Não sei se sofro de diplopia, ou,
se algum andaço anda a fazer das suas. O que parece é que cada vez mais pessoas
frequentam o centro de saúde. Cada uma com a sua sina. Umas “ é só para
medicamentos”, outras, desejam apenas “dar uma palavrinha ao médico”. As hipocondríacas,
sempre aflitas com pseudo – urgências. E as importantes, que chegam, e entram no
gabinete do médico, ignorando quem está pacientemente esperando a sua vez.
Alguns
lampejos de parcialidade denotam a necessidade de pequenos reajustes num
serviço fundamental para a Freguesia. A começar por substituir a literatura na
sala de espera, desactualizada e deteriorada.
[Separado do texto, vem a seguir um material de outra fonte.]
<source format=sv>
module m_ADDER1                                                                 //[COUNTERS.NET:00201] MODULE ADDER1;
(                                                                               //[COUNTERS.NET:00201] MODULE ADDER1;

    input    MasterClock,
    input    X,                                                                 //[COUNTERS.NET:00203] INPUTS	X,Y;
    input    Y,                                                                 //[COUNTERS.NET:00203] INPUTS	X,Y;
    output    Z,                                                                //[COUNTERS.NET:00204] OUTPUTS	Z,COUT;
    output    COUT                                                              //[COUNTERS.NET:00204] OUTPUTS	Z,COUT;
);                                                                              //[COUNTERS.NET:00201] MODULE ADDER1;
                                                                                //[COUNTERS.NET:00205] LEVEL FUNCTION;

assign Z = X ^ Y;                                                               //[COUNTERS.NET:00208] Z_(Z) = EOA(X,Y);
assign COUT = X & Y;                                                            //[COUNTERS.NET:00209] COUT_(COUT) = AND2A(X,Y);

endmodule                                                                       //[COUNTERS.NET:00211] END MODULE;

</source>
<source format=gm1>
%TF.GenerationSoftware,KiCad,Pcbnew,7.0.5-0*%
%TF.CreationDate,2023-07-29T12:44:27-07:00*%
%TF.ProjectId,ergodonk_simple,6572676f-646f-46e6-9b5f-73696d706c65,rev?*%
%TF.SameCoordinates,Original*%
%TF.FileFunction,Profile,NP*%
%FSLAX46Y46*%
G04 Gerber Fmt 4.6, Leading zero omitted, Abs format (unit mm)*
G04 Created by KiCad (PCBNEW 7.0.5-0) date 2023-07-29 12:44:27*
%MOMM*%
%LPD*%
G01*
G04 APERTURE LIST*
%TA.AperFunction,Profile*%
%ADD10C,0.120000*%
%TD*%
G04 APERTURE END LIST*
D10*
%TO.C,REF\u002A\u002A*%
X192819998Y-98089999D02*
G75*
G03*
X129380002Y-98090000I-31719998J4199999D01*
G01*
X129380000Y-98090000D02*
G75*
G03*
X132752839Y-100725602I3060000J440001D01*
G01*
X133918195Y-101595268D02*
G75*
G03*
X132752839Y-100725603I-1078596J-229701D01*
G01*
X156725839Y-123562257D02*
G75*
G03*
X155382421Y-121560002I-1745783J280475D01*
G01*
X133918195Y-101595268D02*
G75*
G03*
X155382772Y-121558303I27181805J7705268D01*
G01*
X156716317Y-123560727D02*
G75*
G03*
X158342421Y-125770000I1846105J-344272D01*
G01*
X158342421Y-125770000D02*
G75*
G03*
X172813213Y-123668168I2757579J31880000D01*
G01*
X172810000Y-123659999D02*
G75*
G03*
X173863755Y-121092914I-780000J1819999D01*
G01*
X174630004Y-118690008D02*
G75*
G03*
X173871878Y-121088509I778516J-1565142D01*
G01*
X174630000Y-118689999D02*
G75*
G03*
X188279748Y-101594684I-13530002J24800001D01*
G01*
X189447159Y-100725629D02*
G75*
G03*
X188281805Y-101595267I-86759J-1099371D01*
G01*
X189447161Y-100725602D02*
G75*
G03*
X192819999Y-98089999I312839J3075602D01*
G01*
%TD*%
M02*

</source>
A verdade é que o médico, num
espanhol aporteguesado receitou-me analgésicos e recomendou-me: marcar nova
consulta para daqui a um mês, sopas e descanso, regar as favas e tratar apenas das galinhas.
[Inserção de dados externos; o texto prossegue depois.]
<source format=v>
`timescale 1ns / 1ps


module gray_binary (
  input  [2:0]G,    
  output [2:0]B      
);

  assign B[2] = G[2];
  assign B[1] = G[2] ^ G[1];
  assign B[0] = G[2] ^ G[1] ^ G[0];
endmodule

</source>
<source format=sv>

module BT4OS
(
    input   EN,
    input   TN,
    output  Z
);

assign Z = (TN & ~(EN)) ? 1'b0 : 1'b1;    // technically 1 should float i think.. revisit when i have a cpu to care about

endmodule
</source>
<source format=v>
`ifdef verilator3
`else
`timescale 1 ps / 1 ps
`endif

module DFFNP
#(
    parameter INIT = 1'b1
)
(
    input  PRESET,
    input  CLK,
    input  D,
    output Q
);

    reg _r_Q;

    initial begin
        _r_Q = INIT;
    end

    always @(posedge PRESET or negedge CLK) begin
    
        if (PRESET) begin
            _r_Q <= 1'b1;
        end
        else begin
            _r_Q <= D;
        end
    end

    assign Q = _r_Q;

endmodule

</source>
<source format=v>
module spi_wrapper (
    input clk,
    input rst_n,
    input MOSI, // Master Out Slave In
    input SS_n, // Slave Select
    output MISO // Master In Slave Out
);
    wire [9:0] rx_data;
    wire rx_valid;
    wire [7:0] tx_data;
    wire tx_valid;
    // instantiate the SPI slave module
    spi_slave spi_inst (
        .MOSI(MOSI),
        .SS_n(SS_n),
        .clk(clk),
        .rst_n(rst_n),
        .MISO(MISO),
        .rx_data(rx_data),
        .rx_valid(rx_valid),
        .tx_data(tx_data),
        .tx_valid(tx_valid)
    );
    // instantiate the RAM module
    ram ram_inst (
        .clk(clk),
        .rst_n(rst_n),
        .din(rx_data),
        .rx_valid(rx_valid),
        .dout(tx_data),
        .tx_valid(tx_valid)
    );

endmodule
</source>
segunda-feira, 14 de outubro de 2013
A minha vizinha (3)
A saturação dos fins de dia
No dia em que o amor está de férias e o bom senso meteu
folga, a sereia virou adamastor. Saiu do carro, furiosa, a despejar carradas de
ódio como se estivesse a iniciar uma declaração de guerra. Ele, cabisbaixo, apreensivo,
a escolher cuidadosamente um lugar seguro para pôr os pés num terreno a abrir
fendas. Acometida de uma embriaguez emocional, o martelar das palavras carregadas
de crueldade sucediam-se, tão contundentes como embaraçosas. Estranhamente
calmo tropeçando na sua culpa, tentou içar a bandeira branca, mas à primeira
silaba recebeu como resposta, uma saraivada de balas em forma de hostilidade que
lhe retirou qualquer hipótese de armistício. Desistiu, olhou para o relógio
como se estivesse a cronometrar os disparos, e virou-lhe as costas, deixando-a
a falar sozinha. Aturdido, ainda sem saber onde encaixar-se no vazio inesperado
e já com a chave na fechadura, ouviu: “ Não tenho fome, vai comprar o jantar
para os miúdos”.
segunda-feira, 7 de outubro de 2013
O Paulo
Declaração de interesses: Gosto do Paulo. Excepto quando usa gravata.
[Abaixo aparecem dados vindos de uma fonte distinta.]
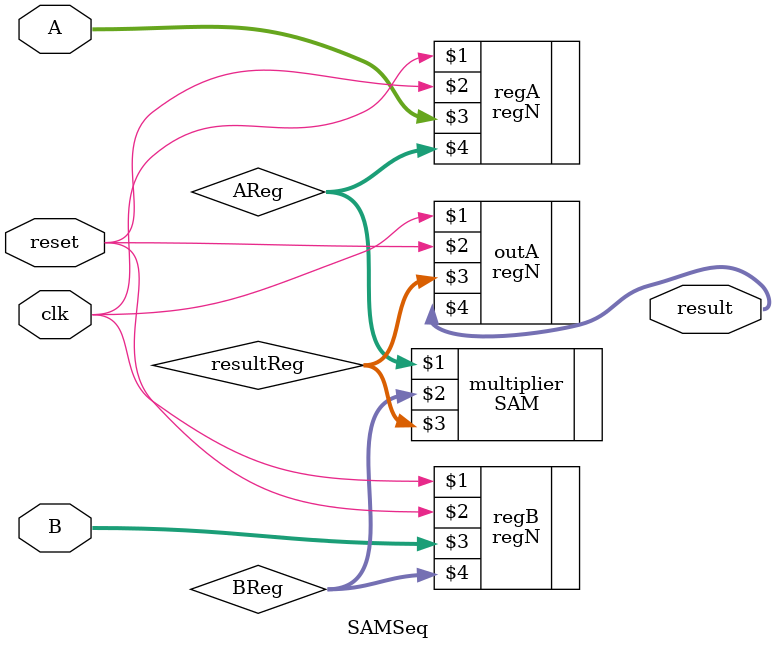
<source format=v>
module SAMSeq(
    A,
    B,
    clk,
    reset,
    result
);
input clk, reset;
input [31:0] A,B;
output [63:0]  result;
wire [31:0] AReg;
wire [31:0] BReg;
wire [63:0] resultReg;
regN #(32) regA (
    clk,
    reset,
    A,
    AReg
);
regN #(32) regB (
    clk,
    reset,
    B,
    BReg
);
SAM multiplier(
    AReg,
    BReg,
    resultReg
);
regN #(64) outA (
    clk,
    reset,
    resultReg[63:0],
    result[63:0]
);

endmodule
</source>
Até aqui as críticas têm sido refinadas. Chegaram discretamente armadilhadas em papel de prata, tingidas de complacência. Em vão, tudo foi desactivado pelo halo da sua inocência. Uns clamam que não tem o dom da palavra. Existem aos magotes, malabaristas da lábia e espalha-brasas, prenhes de paleio que conseguem vender ilusões sem nunca passarem recibo, como o feirante, que vende uma manta e oferece seis. Desconfio sempre da fartura. Neste caso não bate a bota com a perdigota, pois relembro, que as pessoas são avaliadas pelo que fazem e não pelo que dizem. E o Paulo ainda nem começou.
Outros comentam que não tem perfil. Recordo alguns dinossauros cheios de estilo, que em duas penadas esquartejaram as contas das Autarquias e tiraram a esperança a quem lhes pôs uma escada para o poleiro. Prefiro a competência ao perfil. Aliás, sente-se melhor com a Misteriosa nos braços do que um microfone nas mãos, e eu prefiro-o assim, ao natural: sem guião, nem gravata. Mas, ainda há quem alegue que falta-lhe experiência, mas esquecem-se que o que define uma boa gestão, não são muitos anos a queimar pestanas. Mas sim, o critério.
Esteve confortavelmente no ninho, sem acções nem consequências, agora é obrigado a voar. A realidade vai entrar sem pedir licença e vai sentir o verdadeiro tremor ao temor das dúvidas e das investidas dos caçadores de recompensas prontos a puxarem o gatilho, mas está a salvo, porque a honestidade é a sua couraça.
Insisto na pieguice. Na esperança de um dia ser absolvida em confissão, vou cometer uma inconfidência e um pecado: é bonito, torço por ele, e sei que não voará com penas de pavão, mas, ficarei muito desiludida e, soltarei um palavrão muito feio se o fizer com asas emprestadas.